The content of this article has something to do with the gauge theory duals of black holes and gases of black holes. At the end, they mention the conjectured production of the "black holes" at RHIC. I have mentioned the article of Horatiu Nastase here and therefore I won't say anything new about this part of the article here.
The beginning of the article describes a rather generic observation - due to people like Buchel, Kovtun, Liu, Son, Starinets - that seems to be a nearly universal law. Let me describe this intriguing insight in the following way:
- The ratio of shear viscosity to the volume density of entropy seems to be always greater than a fixed constant "1/4.pi" (times hbar over Boltzmann's constant). The inequality is saturated for a large class of strongly coupled interacting quantum field theories - corresponding to a kind of ideal fluids - and one can explain it by the fact that they are the holographic dual of a gas of black holes in some kind of anti de Sitter space.
The arguments look convincing to me. I would like to emphasize that such an inequality is not just a consequence of dimensional analysis. Indeed, if we are allowed to use "hbar, c, G_{Newton}", all quantities are effectively dimensionless and may be compared with each other. Does it mean that for any pair of quantities, there is an inequality? No way.
Nevertheless, this inequality is pretty natural. Viscosity is about the lost energy - energy that has been converted to heath, complete chaos. Such a thing may always occur if there are many microstates around.
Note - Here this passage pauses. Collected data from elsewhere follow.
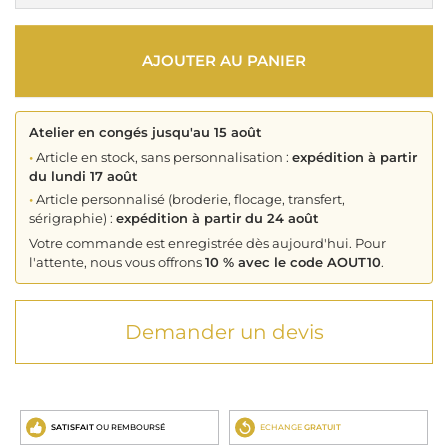
AJOUTER AU PANIER
Atelier en congés jusqu'au 15 août
•
Article en stock, sans personnalisation :
expédition à partir
du lundi 17 août
•
Article personnalisé (broderie, flocage, transfert,
sérigraphie) :
expédition à partir du 24 août
Votre commande est enregistrée dès aujourd'hui. Pour
l'attente, nous vous offrons
10 % avec le code AOUT10
.
Demander un devis
SATISFAIT
OU REMBOURSÉ
ECHANGE
GRATUIT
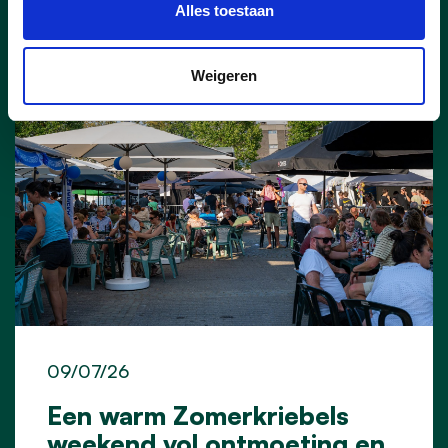
Nieuws
Alles toestaan
Weigeren
09/07/26
Een warm Zomerkriebels
weekend vol ontmoeting en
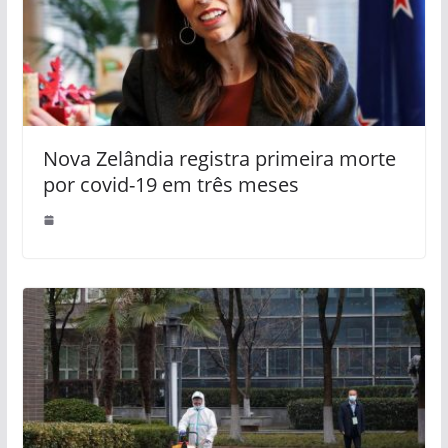
Nova Zelândia registra primeira morte
por covid-19 em três meses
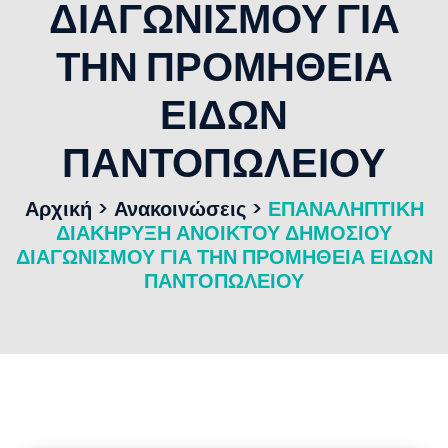
ΔΙΑΓΩΝΙΣΜΟΥ ΓΙΑ
ΤΗΝ ΠΡΟΜΗΘΕΙΑ
ΕΙΔΩΝ
ΠΑΝΤΟΠΩΛΕΙΟΥ
Αρχική
>
Ανακοινώσεις
>
ΕΠΑΝΑΛΗΠΤΙΚΗ
ΔΙΑΚΗΡΥΞΗ ΑΝΟΙΚΤΟΥ ΔΗΜΟΣΙΟΥ
ΔΙΑΓΩΝΙΣΜΟΥ ΓΙΑ ΤΗΝ ΠΡΟΜΗΘΕΙΑ ΕΙΔΩΝ
ΠΑΝΤΟΠΩΛΕΙΟΥ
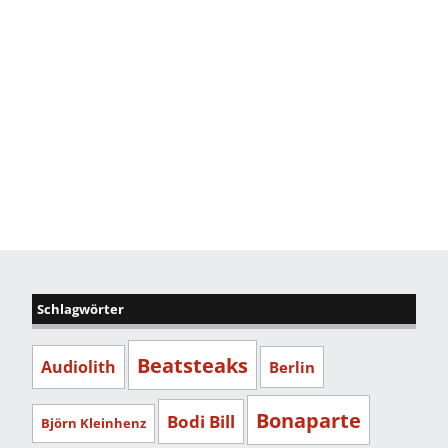
Schlagwörter
Beatsteaks
Audiolith
Berlin
Bonaparte
Bodi Bill
Björn Kleinhenz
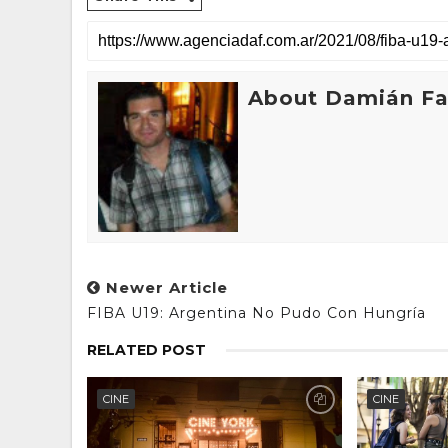
About Damián Fan
Newer Article
FIBA U19: Argentina No Pudo Con Hungría
RELATED POST
CINE
CINE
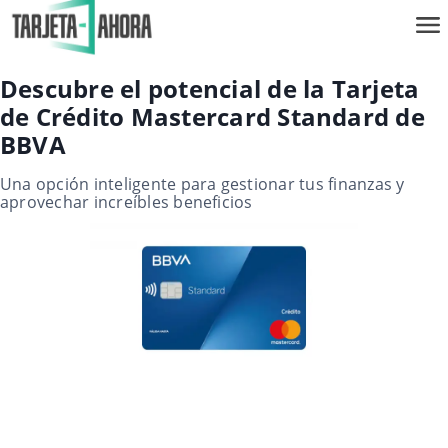
Descubre el potencial de la Tarjeta
de Crédito Mastercard Standard de
BBVA
Una opción inteligente para gestionar tus finanzas y
aprovechar increíbles beneficios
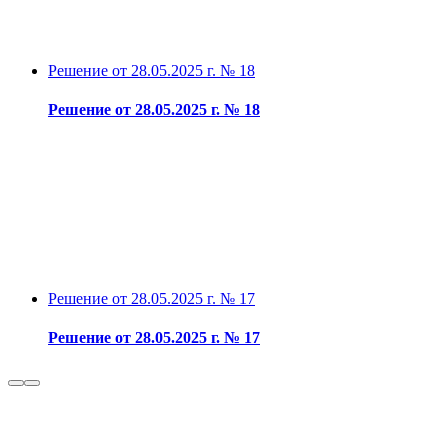
Решение от 28.05.2025 г. № 18
Решение от 28.05.2025 г. № 18
Решение от 28.05.2025 г. № 17
Решение от 28.05.2025 г. № 17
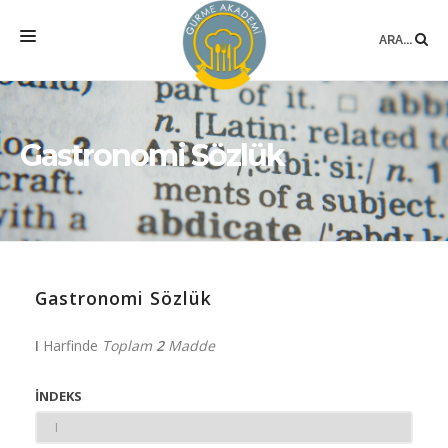
ARA...
ANASAYFA
MEKAN
Gastronomi Sözlük
EĞITIMLER
DANIŞMANLIK
YAZARLAR
Gastronomi Sözlük
BLOG
SÖZLÜK
I
Harfinde
Toplam
2
Madde
İNDEKS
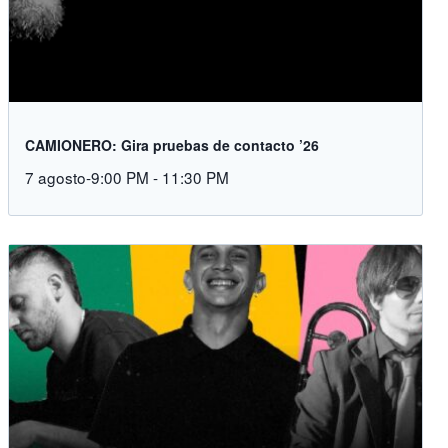
CAMIONERO: Gira pruebas de contacto ’26
7 agosto-9:00 PM
-
11:30 PM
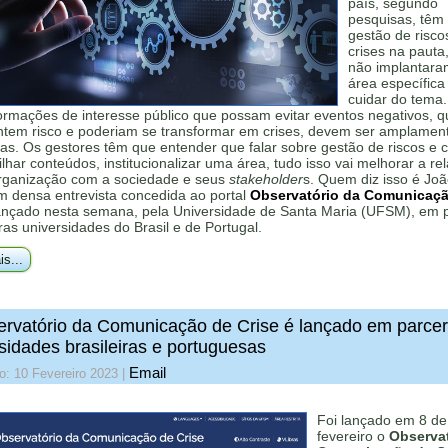
país, segundo
pesquisas, têm
gestão de risco
crises na pauta
não implantar
área específica
cuidar do tema.
formações de interesse público que possam evitar eventos negativos, q
ntem risco e poderiam se transformar em crises, devem ser amplamen
as. Os gestores têm que entender que falar sobre gestão de riscos e c
lhar conteúdos, institucionalizar uma área, tudo isso vai melhorar a re
rganização com a sociedade e seus
stakeholder
s. Quem diz isso é Jo
m densa entrevista concedida ao portal
Observatório da Comunicaç
lançado nesta semana, pela Universidade de Santa Maria (UFSM), em p
as universidades do Brasil e de Portugal.
is...
rvatório da Comunicação de Crise é lançado em parcer
sidades brasileiras e portuguesas
Email
o: 10 Fevereiro 2023
|
Foi lançado em 8 de
fevereiro o
Observat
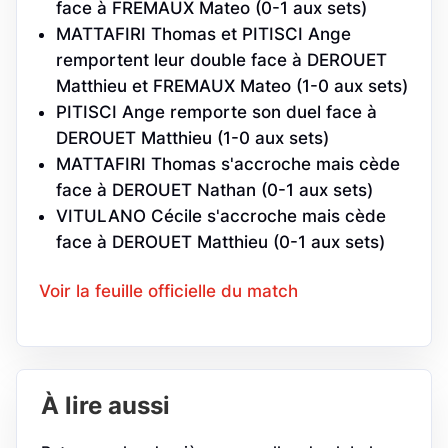
face à FREMAUX Mateo (0-1 aux sets)
MATTAFIRI Thomas et PITISCI Ange
remportent leur double face à DEROUET
Matthieu et FREMAUX Mateo (1-0 aux sets)
PITISCI Ange remporte son duel face à
DEROUET Matthieu (1-0 aux sets)
MATTAFIRI Thomas s'accroche mais cède
face à DEROUET Nathan (0-1 aux sets)
VITULANO Cécile s'accroche mais cède
face à DEROUET Matthieu (0-1 aux sets)
Voir la feuille officielle du match
À lire aussi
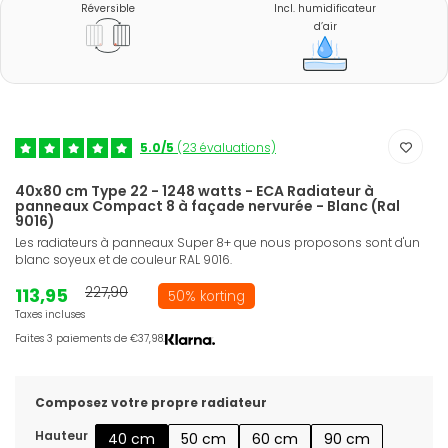
Réversible
Incl. humidificateur
d’air
5.0/5
(23 évaluations)
40x80 cm Type 22 - 1248 watts - ECA Radiateur à
panneaux Compact 8 à façade nervurée - Blanc (Ral
9016)
Les radiateurs à panneaux Super 8+ que nous proposons sont d'un
blanc soyeux et de couleur RAL 9016.
113,95
227,90
50% korting
Taxes incluses
Faites 3 paiements de €37,98.
Composez votre propre radiateur
Hauteur
40 cm
50 cm
60 cm
90 cm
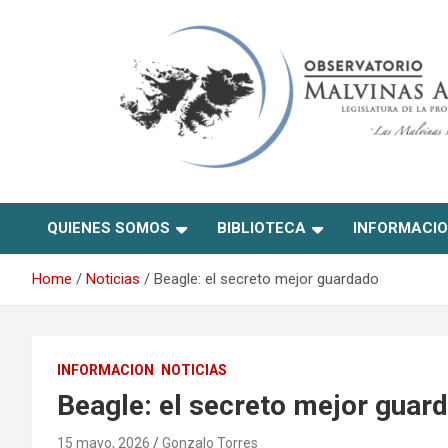
Skip
to
content
Observatorio Malvinas –
QUIENES SOMOS
BIBLIOTECA
INFORMACI
Río Negro
Home
Noticias
Beagle: el secreto mejor guardado
INFORMACION
NOTICIAS
Beagle: el secreto mejor guar
15 mayo, 2026
Gonzalo Torres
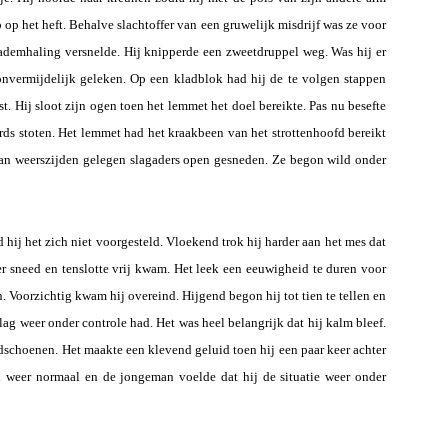
 op het heft. Behalve slachtoffer van een gruwelijk misdrijf was ze voor
 ademhaling versnelde. Hij knipperde een zweetdruppel weg. Was hij er
onvermijdelijk geleken. Op een kladblok had hij de te volgen stappen
t. Hij sloot zijn ogen toen het lemmet het doel bereikte. Pas nu besefte
ards stoten. Het lemmet had het kraakbeen van het strottenhoofd bereikt
aan weerszijden gelegen slagaders open gesneden. Ze begon wild onder
hij het zich niet voorgesteld. Vloekend trok hij harder aan het mes dat
er sneed en tenslotte vrij kwam. Het leek een eeuwigheid te duren voor
. Voorzichtig kwam hij overeind. Hijgend begon hij tot tien te tellen en
lag weer onder controle had. Het was heel belangrijk dat hij kalm bleef.
schoenen. Het maakte een klevend geluid toen hij een paar keer achter
rd weer normaal en de jongeman voelde dat hij de situatie weer onder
If there are many microstates of "chaos" around, it's reasonable to expect that a lot of energy will be lost - viscosity will be large. But this universal law does not talk about a rough inequality only, it actually defines the precise bound (1/4.pi). It's potentially a very nice universal law and the AdS/CFT correspondence shows its muscles.
Viscosity does not seem to be the most fundamental quantity that theoretical physicists would consider to be the defining observable of the Universe - quite the opposite is true - but it is still interesting enough for similar laws to be studied.